Badut Pentasnya adalah “oknum” Penegak Hukum.
Hal ini penting kita tegaskan dan angkat kepermukaan sebagai bahan diskusi untuk mencari solusi terbaik untuk masyarakat, bangsa dan Negara yang kita cintai bersama ini. Sehubungan dengan kejadian akhir-akhir ini di mana oknum penegak hukum sendiri melakukan pelanggaran hokum dan moral secara terang-terangan dan sengaja. Seperti kejadian polisi melakukan pelecehan seksual terhadap orang yang dianggap perlu ditertibkan, Satpol PP yang melakukan penertiban dengan cara kekerasan, oknum hakim menerima suap, Kasus Komjen Polisi Sunoduadji, Kriminalisasi KPK, Keterlibatan oknum jaksa pada Kasus “Gayus” Mafia Pajak, Tudingan Yusril Ihza Mahendra kepada Hendarman Supandji sebagai Jaksa Agung Ilegal, dan banyaklah kasus pemerasan, suap kolusi, korupsi yang melibatkan oknum penegak hukum yang menjadi berita buruk dan memalukan dan tidak bisa diidentifikasi satu persatu (mulai dari pusat sampai pelosok desa), kekerasan/penganiayaan aktivis ICW, Tama SL. sertaterakhir yang dihebohkan oleh “Majalah Tempo” adalah Rekening Gendut Perwira Polisi, ini semua merupakan potret keprihatinan masyarakat Indonesia. Ini pantaslah dikatakan bahwa “Apa Kata Dunia”, pinjam istilah promosi “iklan” pajak.
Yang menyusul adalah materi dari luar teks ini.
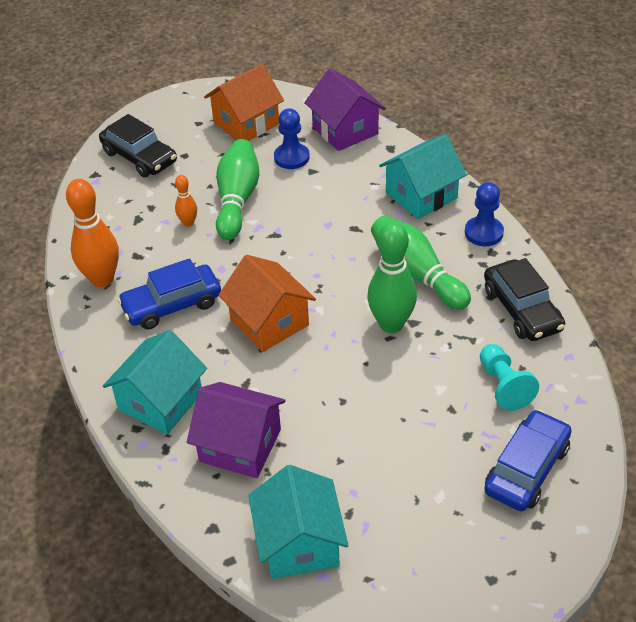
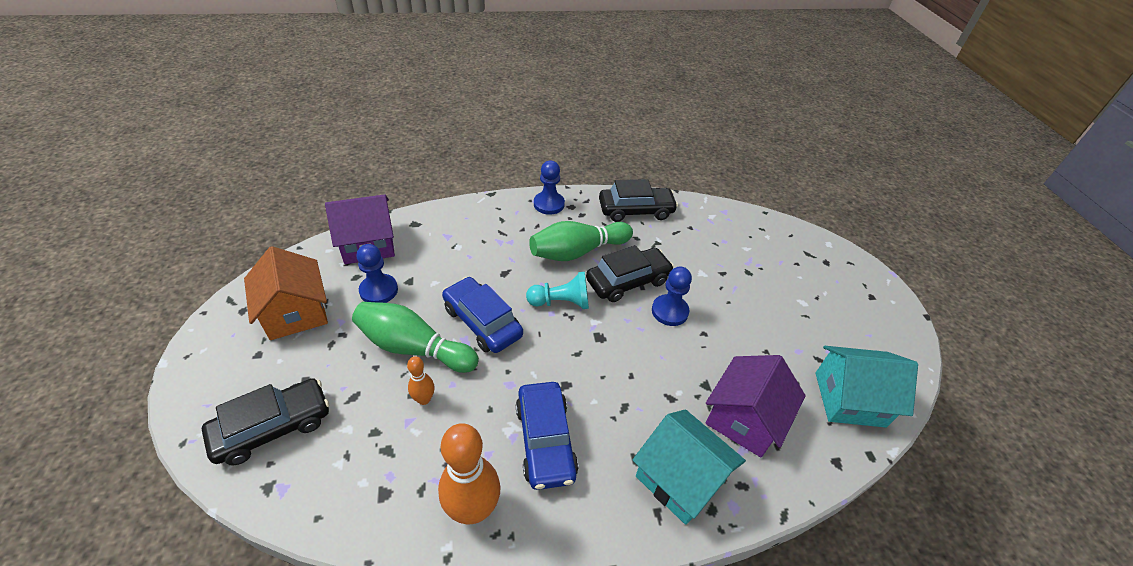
camera: 80 degrees left, 0 degrees up
(269, 322) = (598, 361): orange house -> none
(362, 367) = (669, 311): none -> blue pawn
(391, 324) = (628, 281): green bowling pin -> black car
(421, 195) = (487, 223): turquoise house -> none
(503, 386) = (706, 241): turquoise pawn -> turquoise pawn (561, 302)
(527, 469) = (781, 252): blue car -> blue car (482, 322)

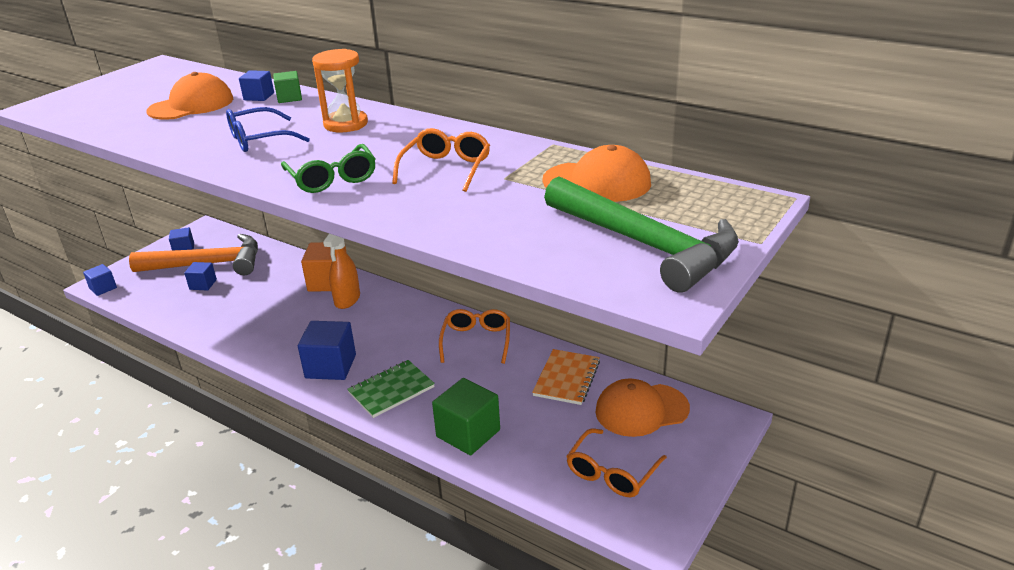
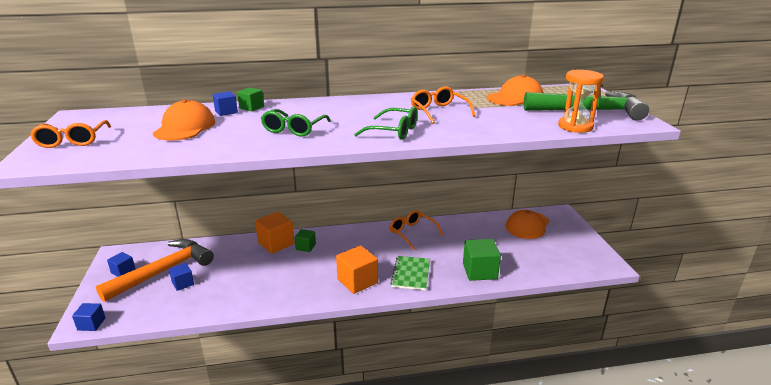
camera: 45 degrees left, 5 degrees down
(259, 140) = (294, 129): blue glasses -> green glasses
(330, 366) = (357, 281): blue cube -> orange cube
(346, 124) = (328, 109): orange hourglass -> orange hourglass (575, 126)
(347, 300) = (306, 247): orange spray bottle -> green cube
(566, 378) = (479, 228): orange notebook -> none
(612, 472) = (558, 253): orange glasses -> orange glasses (72, 140)

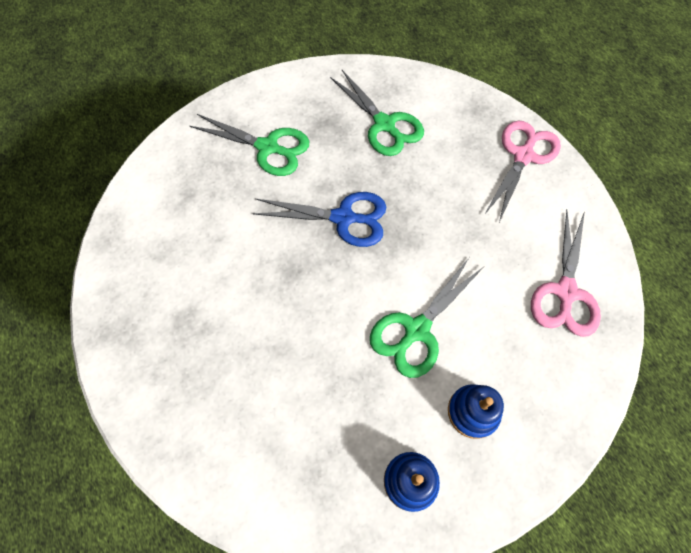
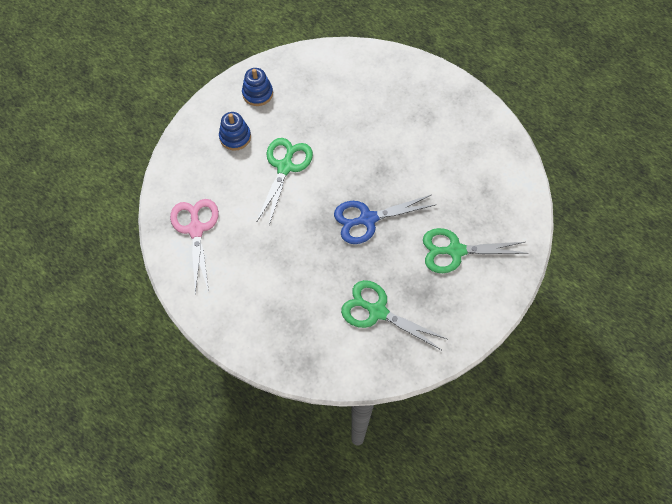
camera: 155 degrees right, 0 degrees up
(523, 156) = (254, 329): pink scissors -> none

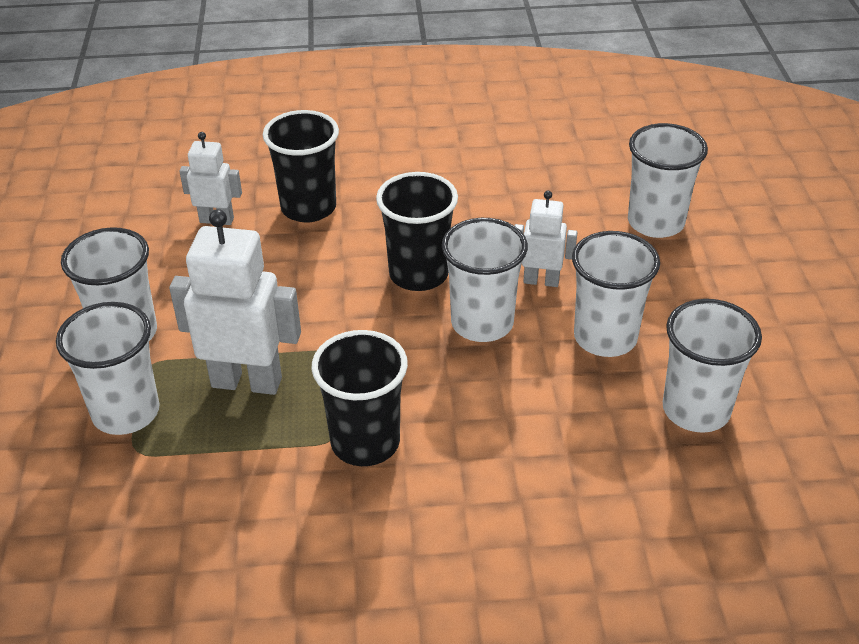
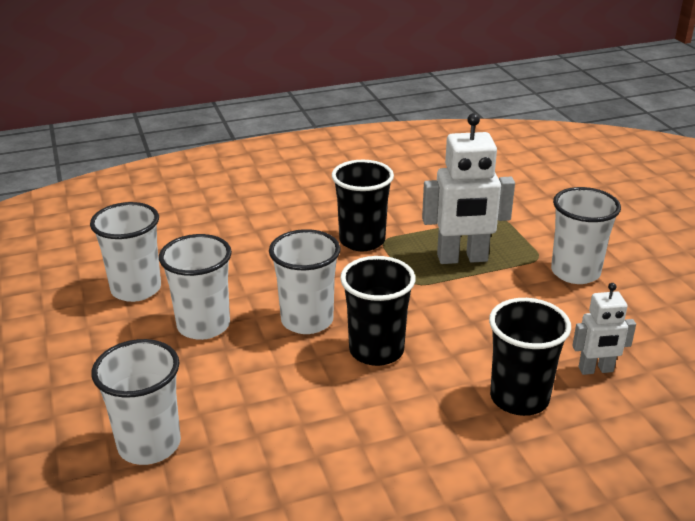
camera: 165 degrees right, 10 degrees down
(126, 412) = (526, 233): white cup -> none
(541, 281) = (263, 363): white robot -> none

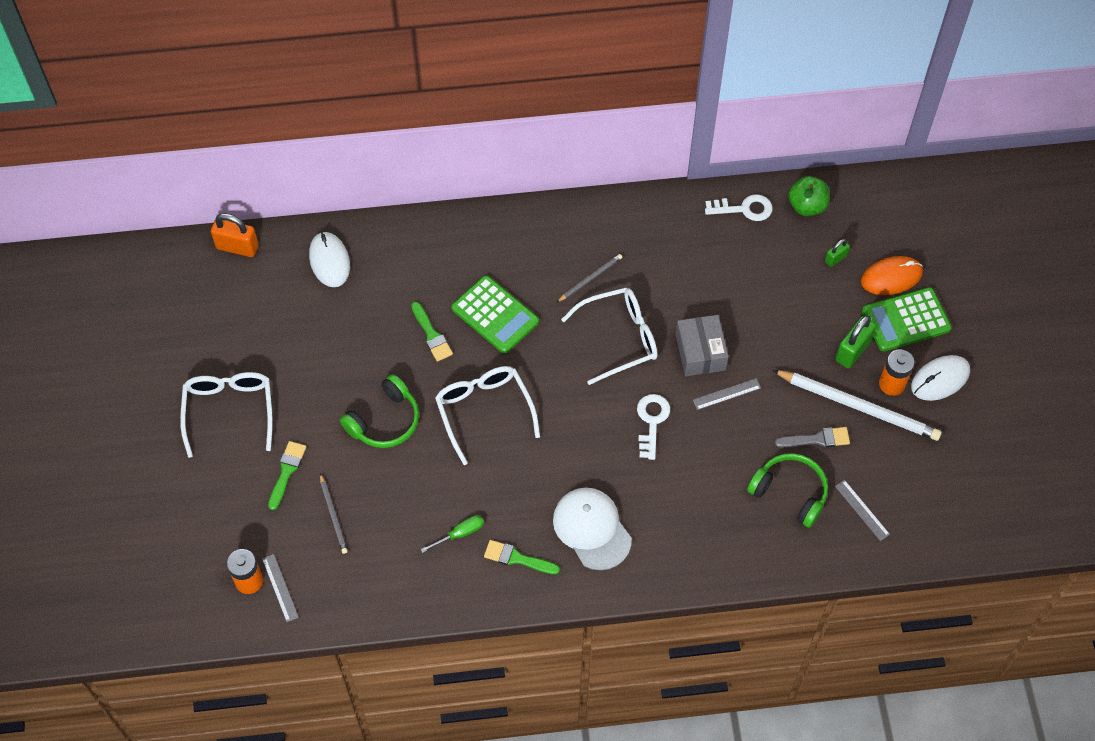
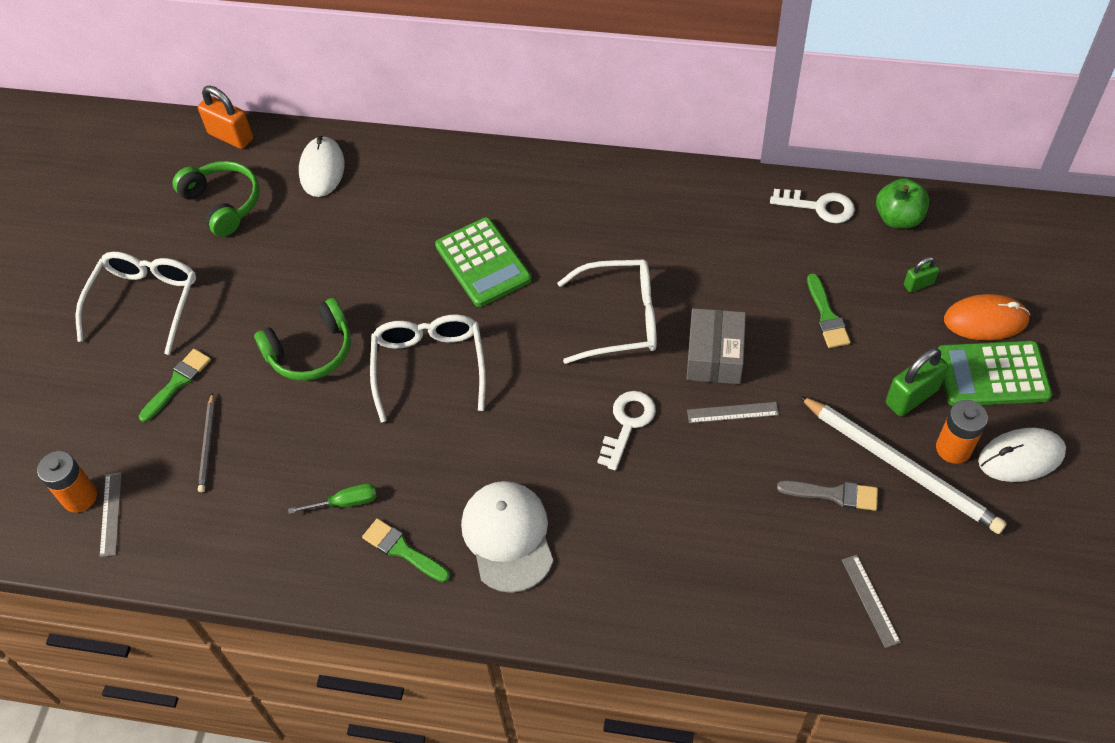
camera: 20 degrees right, 5 degrees down
(431, 335) = (402, 269): green brush -> green brush (827, 316)
(590, 279) = (608, 246): grey pencil -> none
(790, 492) = (779, 553): green headphones -> green headphones (223, 203)

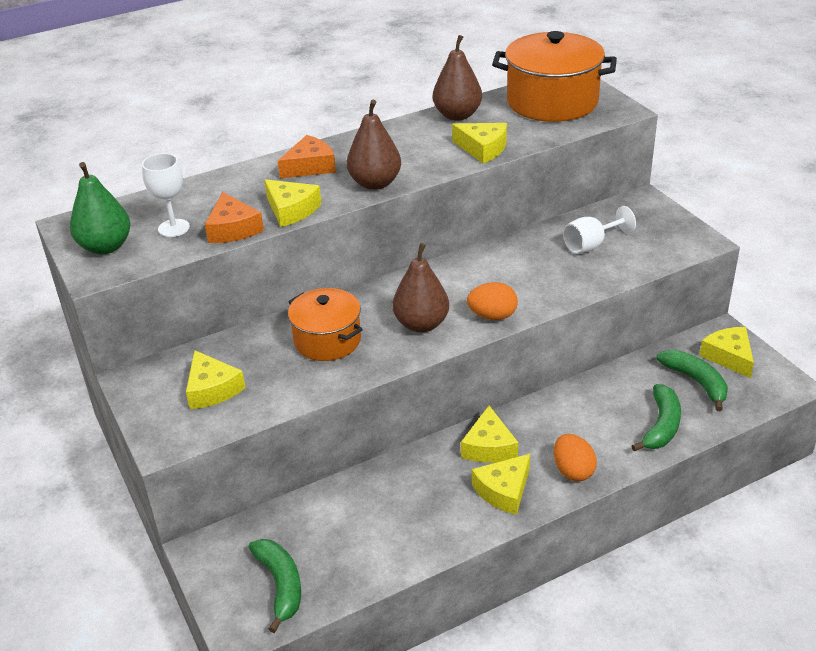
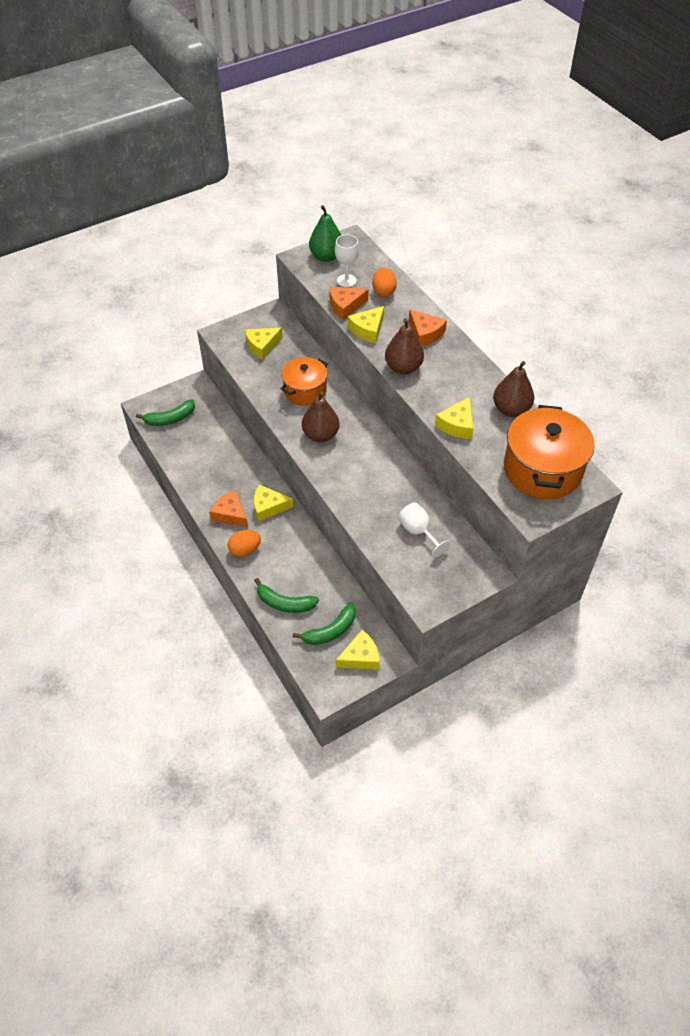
camera: 85 degrees right, 15 degrees up
(492, 316) = (329, 471): orange egg -> orange egg (383, 291)
(504, 490) = (230, 514): yellow cheese -> orange cheese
Jika kemudian akhirnya timbul protes dalam bentuk demo, tawuran, dari masyarakat, lembaga social masyarakat dan mahasiswa termasuk buruh pabrik/industri, maka itu adalah akibat logis yang harus dimaklumi dan disikapi dengan bijak. Bahwa dalam melakukan protes tersebut, para pemrotes melakukan tindakan-tindakan yang juga melanggar hukum atas nama upaya menegakkan hukum. Sungguh ironis dan memalukan dalam dunia hukum kita.
Satu hal yang amat penting disadari oleh semua pihak, penegak hukum dan masyarakat termasuk oknum pemerintah dan parlemen, yaitu pentingnya moralitas menyertai hukum, pesan khusus juga kepada ahli hukum atau pakar hukum termasuk para pengacara/advokat, janganlah memberi keterangan atau penjelasan serta pandangan hukum (ber”muat”an) yang bisa menyesatkan masyarakat. Kasian masyarakat, merintih sekarang ini.
Penegak hukum tidak cukup hanya berbekal peraturan perundang-undangan saja untuk menegakkan hukum, tapi melupakan moralitas, dalam penegakan hokum itu sendiri. Sebab bagaimanapun, hukum ingin ditegakkan dalam kehidupan masyarakat yang menuntut perlakuan-perlakuan yang manusiawi, yang tidak melanggar hak dan martabat manusia.
Kenyataan-kenyataan tersebut diatas seharusnya menyadarkan para pemimpin negeri ini, khususnya para pemimpin tertinggi lembaga-lembaga penegakan hukum, tentang betapa pentingnya terus melakukan (reformasi brokrasi) pembinaan moral para aparat penegak hukum di lingkungannya. Betapa tidak, sebab dengan moralitas yang rapuh, para penegak hokum justru akan menjadikan aturan hukum sebagaialat untuk melanggar hukum dan moral itu sendiri.
Marilah kita sadar, kembalikan Indonesia ke”habitat”nya sebagai bangsa bermoral dan beragama.
Damai Indonesia, sejahtera RAKYAT…. Stop syahwat materi dan kekuasaan.